In PLOS Genetics, researchers at the University of Denver consider the consequences of missense mutations found in a subset of individuals with fragile X syndrome (FXS), a neurodevelopmental condition caused by missing or altered versions of the "Fragile X mental retardation protein (FMRP). The team turned to a Drosophila fruit fly model of FXS, using a combination of reporter assays, site-directed mutagenesis, fluorescence in situ hybridization analyses, and other experiments to explore the effects of FXS-related missense mutations in conserved FMRP RNA-binding domains — work that pointed to altered neuronal granule formation and function in the presence of missense mutations in the FMRP K homology RNA-binding domains KH1 and KH2. "Our results show that two regions of the FMRP protein play a critical role in the control of FMRP granules," they report. "These findings suggest the disruption of these processes may be linked to FXS pathogenesis."
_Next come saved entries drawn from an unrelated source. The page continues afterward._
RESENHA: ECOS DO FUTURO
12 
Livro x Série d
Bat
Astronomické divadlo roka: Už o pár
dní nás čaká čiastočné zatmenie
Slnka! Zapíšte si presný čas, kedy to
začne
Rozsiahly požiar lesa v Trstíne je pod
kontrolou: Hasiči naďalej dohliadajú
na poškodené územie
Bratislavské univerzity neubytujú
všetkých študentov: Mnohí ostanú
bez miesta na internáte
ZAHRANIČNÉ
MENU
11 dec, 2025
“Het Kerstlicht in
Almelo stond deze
A Western University team looks at gene overlap in viral genomes for a study appearing in PLOS Pathogens. Using sequence data for more than 12,600 viral genomes, the researchers searched for overlapping open reading frames om relation to other viral characteristics and genome features, ultimately coming up with a computational approach to analyze and visualize networks of overlapping ORFs for viruses within a given family or group. "Although overlaps are more abundant in viruses with larger genomes, for instance, they are also significantly shorter," they write, noting that "[o]verlaps in which one of the genes is read in the opposite direction … tend to be longer, which may be an emergent property of the universal genetic code."
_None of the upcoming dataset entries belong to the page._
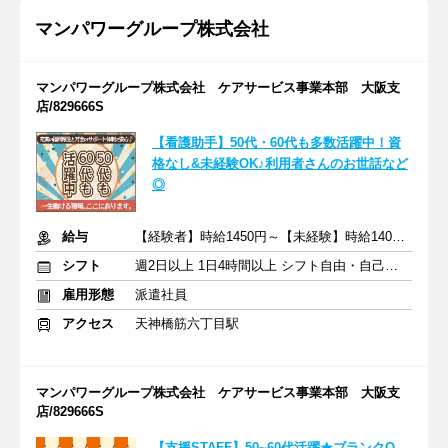
マンパワーグループ株式会社
マンパワーグループ株式会社 ケアサービス事業本部 大阪支
店/829666S
【看護助手】50代・60代も多数活躍中！資
格なし&未経験OK♪利用者さんのお世話など
◎
給与
【経験者】時給1450円～【未経験】時給1400円～ ※交通費全額
シフト
週2日以上 1日4時間以上 シフト自由・自己申告
雇用形態
派遣社員
アクセス
天神橋筋六丁目駅
マンパワーグループ株式会社 ケアサービス事業本部 大阪支
店/829666S
【支援STAFF】50~60代活躍★ブランクO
For a paper appearing in PLOS One, investigators at the Guangxi Botanical Garden of Medicinal Plants present a single-molecule real time sequencing-based analysis of the Tokay gecko (Gekko gecko) transcriptome. With this approach, the team tracked down nearly 882,300 circular consensus reads, close to 213,000 consensus transcript sequences, and almost 204,000 high-quality transcript isoforms in G. gecko, which is used in traditional Chinese medicine and has been listed as a protected species in China. Along with annotation for some 111,372 transcripts, the group flagged thousands of alternative splicing events, long non-coding RNAs, transcription factor sequences, or simple sequence repeats in the Tokay gecko transcriptome, "The results will provide a valuable and comprehensive genetic resource for further in-depth studies of gene function and biological regulatory mechanisms in G. gecko," the authors suggest.